Em pelo menos duas cidades, candidatos utilizaram a inteligência artificial para “ressuscitar” padrinhos políticos falecidos, o que gerou questionamentos de seus concorrentes junto à Justiça Eleitoral.

“Foi algo realmente inédito para mim como advogada. Nunca imaginei que a candidata traria à tona a memória de seu pai por meio do uso de deepfake”, relata Iracema Souza, advogada especializada em direito público e responsável por uma ação sobre o tema na Bahia.

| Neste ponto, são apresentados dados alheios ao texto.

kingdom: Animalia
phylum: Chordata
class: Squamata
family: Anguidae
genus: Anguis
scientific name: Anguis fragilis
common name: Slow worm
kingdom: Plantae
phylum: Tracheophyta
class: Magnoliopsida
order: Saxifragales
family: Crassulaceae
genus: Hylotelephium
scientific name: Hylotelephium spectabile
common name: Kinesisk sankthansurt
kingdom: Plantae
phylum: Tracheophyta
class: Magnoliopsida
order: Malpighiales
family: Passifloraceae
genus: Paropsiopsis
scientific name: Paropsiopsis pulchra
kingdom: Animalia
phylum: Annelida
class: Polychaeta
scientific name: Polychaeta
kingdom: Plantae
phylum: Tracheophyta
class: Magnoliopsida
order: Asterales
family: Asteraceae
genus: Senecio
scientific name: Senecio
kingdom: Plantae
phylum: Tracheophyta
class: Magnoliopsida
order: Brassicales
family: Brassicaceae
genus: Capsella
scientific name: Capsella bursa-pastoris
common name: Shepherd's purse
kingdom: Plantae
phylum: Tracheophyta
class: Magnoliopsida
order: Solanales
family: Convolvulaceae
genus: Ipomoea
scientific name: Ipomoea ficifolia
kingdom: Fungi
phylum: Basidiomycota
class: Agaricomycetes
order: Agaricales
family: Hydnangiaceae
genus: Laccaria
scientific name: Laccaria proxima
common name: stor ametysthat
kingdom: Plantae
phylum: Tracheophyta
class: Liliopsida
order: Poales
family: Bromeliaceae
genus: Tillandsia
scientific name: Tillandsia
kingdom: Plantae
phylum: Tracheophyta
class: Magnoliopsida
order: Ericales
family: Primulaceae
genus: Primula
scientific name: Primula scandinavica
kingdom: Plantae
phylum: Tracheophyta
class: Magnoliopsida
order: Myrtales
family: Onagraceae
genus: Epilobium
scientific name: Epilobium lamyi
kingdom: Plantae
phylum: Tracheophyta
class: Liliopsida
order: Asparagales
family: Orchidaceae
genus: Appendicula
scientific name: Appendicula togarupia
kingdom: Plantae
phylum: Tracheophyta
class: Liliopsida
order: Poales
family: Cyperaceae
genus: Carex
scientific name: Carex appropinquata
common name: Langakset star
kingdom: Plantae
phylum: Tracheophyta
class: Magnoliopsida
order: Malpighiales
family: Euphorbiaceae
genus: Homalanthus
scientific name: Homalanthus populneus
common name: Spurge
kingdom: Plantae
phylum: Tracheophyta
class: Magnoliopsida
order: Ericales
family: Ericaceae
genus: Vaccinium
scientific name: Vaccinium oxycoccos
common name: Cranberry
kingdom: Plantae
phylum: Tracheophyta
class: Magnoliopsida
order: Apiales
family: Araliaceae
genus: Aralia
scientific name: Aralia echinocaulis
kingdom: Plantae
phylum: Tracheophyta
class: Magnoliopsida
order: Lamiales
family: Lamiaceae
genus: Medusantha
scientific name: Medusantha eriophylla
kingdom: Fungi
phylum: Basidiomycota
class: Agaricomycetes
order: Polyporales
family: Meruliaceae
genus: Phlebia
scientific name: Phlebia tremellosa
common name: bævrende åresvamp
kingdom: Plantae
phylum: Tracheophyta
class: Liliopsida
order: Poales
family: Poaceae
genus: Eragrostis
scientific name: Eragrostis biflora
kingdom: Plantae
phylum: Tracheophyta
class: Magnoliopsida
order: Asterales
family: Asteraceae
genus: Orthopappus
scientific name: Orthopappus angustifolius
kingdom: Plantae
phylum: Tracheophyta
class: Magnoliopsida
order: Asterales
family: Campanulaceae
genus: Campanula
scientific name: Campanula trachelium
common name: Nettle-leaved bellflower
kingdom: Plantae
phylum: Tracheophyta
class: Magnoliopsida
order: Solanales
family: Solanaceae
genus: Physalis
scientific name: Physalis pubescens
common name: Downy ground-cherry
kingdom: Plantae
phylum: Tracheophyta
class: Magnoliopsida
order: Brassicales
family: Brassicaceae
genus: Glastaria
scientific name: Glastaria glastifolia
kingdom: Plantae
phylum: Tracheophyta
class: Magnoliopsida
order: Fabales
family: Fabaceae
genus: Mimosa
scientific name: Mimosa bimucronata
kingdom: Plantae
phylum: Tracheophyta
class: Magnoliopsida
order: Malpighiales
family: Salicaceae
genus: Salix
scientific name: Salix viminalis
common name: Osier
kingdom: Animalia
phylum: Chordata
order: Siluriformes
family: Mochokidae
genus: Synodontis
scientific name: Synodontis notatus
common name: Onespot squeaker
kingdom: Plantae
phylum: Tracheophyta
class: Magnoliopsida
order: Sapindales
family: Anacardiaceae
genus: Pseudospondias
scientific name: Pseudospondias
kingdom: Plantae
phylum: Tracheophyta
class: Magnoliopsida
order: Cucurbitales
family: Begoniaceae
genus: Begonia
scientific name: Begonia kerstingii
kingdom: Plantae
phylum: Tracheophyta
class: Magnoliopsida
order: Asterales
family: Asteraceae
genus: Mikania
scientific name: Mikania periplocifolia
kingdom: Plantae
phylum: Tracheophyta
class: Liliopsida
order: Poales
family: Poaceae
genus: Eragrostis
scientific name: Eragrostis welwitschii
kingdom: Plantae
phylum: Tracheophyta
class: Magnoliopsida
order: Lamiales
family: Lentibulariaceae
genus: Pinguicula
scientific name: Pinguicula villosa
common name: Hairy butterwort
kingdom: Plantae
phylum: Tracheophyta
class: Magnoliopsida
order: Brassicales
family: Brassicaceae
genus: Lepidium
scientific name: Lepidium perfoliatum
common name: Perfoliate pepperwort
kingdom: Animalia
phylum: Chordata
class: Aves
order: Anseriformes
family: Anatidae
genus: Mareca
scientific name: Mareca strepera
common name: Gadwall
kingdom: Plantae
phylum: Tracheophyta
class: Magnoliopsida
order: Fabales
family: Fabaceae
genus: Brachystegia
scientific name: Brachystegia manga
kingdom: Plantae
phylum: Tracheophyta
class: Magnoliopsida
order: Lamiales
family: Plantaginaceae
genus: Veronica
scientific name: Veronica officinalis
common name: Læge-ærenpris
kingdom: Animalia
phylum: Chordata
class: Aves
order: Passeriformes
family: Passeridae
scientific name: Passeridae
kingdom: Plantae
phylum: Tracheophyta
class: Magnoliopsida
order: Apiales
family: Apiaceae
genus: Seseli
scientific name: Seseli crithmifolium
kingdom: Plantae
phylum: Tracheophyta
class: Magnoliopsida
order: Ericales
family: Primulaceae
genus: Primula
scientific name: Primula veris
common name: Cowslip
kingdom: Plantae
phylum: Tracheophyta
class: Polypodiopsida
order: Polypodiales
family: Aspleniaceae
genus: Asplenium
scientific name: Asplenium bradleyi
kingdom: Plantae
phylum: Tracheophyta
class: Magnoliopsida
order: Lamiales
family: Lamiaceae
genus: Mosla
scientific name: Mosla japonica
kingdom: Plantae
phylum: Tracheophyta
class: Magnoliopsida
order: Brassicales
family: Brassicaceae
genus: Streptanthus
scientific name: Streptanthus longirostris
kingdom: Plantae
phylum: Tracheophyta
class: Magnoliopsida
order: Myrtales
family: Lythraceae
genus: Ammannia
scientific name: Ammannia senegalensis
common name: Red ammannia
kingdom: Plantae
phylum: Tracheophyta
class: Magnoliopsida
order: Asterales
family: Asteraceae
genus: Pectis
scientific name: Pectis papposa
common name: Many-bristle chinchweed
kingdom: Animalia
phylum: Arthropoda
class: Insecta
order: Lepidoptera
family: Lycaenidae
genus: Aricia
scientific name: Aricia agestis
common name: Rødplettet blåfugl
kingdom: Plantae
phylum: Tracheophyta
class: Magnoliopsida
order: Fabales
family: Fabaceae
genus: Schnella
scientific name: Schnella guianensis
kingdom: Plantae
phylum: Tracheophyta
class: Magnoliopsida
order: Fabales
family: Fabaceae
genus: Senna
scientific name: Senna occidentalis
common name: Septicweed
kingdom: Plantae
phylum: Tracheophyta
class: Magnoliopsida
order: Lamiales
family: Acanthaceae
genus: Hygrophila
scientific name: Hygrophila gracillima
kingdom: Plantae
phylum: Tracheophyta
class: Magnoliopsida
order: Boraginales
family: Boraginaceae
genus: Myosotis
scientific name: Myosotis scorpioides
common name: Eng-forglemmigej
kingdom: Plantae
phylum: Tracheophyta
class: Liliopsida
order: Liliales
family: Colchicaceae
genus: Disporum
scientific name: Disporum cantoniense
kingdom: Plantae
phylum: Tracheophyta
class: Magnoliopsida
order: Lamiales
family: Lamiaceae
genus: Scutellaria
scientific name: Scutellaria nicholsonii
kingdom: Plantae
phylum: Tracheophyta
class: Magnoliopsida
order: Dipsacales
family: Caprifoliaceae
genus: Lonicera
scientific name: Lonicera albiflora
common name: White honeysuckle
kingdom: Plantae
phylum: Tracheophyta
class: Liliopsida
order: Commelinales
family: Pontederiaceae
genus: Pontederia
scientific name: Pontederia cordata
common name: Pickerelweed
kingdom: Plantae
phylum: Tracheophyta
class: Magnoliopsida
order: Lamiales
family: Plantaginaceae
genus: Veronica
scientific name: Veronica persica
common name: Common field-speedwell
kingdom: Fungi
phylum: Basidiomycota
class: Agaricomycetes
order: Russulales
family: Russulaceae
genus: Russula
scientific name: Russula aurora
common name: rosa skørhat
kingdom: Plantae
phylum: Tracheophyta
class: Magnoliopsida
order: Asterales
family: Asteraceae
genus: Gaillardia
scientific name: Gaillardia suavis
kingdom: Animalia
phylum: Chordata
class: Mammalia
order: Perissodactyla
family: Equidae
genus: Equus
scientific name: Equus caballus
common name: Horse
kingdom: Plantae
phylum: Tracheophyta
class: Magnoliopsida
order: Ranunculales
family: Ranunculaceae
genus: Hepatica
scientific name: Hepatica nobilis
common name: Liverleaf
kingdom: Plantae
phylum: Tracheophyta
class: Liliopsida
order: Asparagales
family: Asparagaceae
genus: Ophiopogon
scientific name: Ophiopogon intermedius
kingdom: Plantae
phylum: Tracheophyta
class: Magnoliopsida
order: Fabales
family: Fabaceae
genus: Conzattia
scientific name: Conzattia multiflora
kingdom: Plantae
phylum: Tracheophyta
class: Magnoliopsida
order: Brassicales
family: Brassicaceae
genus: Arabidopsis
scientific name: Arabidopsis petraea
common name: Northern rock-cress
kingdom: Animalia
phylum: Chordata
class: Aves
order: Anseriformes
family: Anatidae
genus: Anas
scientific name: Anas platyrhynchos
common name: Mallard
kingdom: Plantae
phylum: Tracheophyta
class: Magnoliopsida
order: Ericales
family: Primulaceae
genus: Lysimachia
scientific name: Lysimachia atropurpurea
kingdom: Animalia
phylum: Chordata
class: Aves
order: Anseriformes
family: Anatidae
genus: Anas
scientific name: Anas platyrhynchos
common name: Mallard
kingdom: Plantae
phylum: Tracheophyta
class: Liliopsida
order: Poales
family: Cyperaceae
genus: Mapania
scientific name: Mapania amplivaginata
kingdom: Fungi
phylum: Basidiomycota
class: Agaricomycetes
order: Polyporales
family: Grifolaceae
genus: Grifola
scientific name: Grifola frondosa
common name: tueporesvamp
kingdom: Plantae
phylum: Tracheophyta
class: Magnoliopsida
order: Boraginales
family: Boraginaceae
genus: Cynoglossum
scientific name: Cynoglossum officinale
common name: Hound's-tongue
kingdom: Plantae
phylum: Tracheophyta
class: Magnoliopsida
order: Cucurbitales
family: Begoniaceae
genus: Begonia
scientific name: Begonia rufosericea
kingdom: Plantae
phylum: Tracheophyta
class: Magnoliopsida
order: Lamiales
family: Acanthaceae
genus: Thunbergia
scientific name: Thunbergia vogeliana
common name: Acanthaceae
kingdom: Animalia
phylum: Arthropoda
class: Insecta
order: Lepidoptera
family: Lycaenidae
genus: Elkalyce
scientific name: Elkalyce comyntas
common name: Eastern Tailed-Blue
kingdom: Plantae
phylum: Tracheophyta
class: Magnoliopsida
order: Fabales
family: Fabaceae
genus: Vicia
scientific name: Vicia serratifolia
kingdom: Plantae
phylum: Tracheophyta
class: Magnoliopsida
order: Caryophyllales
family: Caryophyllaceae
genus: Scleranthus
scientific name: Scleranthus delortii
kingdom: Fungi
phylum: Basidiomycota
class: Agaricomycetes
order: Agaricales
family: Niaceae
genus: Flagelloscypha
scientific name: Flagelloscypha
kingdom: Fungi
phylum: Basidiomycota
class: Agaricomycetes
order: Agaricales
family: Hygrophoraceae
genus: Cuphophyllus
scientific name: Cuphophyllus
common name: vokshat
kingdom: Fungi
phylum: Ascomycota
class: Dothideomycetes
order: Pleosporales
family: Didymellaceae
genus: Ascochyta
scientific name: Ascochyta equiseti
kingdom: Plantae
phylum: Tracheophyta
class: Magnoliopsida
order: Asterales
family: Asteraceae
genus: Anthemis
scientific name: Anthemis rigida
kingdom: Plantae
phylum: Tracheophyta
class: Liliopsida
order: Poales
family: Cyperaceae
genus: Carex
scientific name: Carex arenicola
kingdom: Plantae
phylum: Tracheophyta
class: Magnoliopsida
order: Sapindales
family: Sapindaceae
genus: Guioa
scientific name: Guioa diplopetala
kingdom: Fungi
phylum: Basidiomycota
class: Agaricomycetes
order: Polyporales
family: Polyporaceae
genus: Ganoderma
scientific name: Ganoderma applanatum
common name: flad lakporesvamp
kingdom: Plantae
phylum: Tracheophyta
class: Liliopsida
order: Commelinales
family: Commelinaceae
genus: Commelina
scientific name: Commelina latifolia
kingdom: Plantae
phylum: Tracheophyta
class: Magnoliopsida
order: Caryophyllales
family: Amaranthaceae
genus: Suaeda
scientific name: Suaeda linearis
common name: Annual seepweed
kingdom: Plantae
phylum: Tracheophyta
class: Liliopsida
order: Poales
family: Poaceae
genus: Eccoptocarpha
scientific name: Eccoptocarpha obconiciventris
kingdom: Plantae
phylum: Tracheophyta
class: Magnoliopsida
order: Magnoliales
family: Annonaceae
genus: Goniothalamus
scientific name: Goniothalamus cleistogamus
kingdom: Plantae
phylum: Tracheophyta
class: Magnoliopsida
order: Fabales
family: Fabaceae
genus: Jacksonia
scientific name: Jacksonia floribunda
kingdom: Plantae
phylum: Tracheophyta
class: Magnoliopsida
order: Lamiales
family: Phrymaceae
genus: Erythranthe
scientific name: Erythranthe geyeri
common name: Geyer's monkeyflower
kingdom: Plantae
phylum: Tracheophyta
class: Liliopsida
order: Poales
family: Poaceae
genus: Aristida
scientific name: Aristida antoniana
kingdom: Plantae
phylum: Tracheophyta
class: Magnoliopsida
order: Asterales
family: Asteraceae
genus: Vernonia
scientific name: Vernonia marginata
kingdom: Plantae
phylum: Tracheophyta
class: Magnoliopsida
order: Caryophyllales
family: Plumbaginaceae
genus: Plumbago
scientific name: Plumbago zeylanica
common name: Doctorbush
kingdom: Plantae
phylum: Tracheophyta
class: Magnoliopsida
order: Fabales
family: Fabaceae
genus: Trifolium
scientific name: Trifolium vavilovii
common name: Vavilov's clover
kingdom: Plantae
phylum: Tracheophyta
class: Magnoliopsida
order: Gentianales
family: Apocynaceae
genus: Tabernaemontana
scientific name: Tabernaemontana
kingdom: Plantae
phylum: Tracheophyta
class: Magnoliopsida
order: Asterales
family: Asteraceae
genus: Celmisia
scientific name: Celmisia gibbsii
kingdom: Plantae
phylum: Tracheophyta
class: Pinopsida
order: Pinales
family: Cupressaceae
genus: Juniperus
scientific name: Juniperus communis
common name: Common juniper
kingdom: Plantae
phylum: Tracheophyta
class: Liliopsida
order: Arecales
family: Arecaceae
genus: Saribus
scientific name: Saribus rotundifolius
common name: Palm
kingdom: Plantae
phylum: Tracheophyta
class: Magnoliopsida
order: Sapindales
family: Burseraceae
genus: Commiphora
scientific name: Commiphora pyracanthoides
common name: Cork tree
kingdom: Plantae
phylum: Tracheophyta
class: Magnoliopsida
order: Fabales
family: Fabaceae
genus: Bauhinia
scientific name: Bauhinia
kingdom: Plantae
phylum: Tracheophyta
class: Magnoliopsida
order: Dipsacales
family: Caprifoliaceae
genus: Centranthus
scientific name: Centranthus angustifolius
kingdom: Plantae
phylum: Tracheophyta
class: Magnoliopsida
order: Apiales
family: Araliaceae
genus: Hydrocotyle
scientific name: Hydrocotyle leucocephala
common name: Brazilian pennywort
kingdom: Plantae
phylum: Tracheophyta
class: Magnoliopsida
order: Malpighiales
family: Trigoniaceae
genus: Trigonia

O caso ocorreu em Andorinha (BA), uma cidade com aproximadamente 15 mil habitantes. Em um evento no dia 4 de agosto, a então pré-candidata à prefeitura, Lurdineia Almeida Guimarães (PT), exibiu em um telão um áudio que simulava a voz de seu pai, o ex-prefeito José Rodrigues Guimarães Filho, que faleceu em janeiro de 2022.

“Que cada cidadão andorinhense possa te abraçar fortemente, minha querida filha, e quem sabe assim você sinta meu abraço. Aos meus outros filhos, continuem apoiando sua irmã. Todos vocês enchem meu coração de orgulho”, diz a voz gerada pela IA em apoio à candidatura da petista, que não conseguiu se eleger. A cena também foi transmitida pelo Instagram.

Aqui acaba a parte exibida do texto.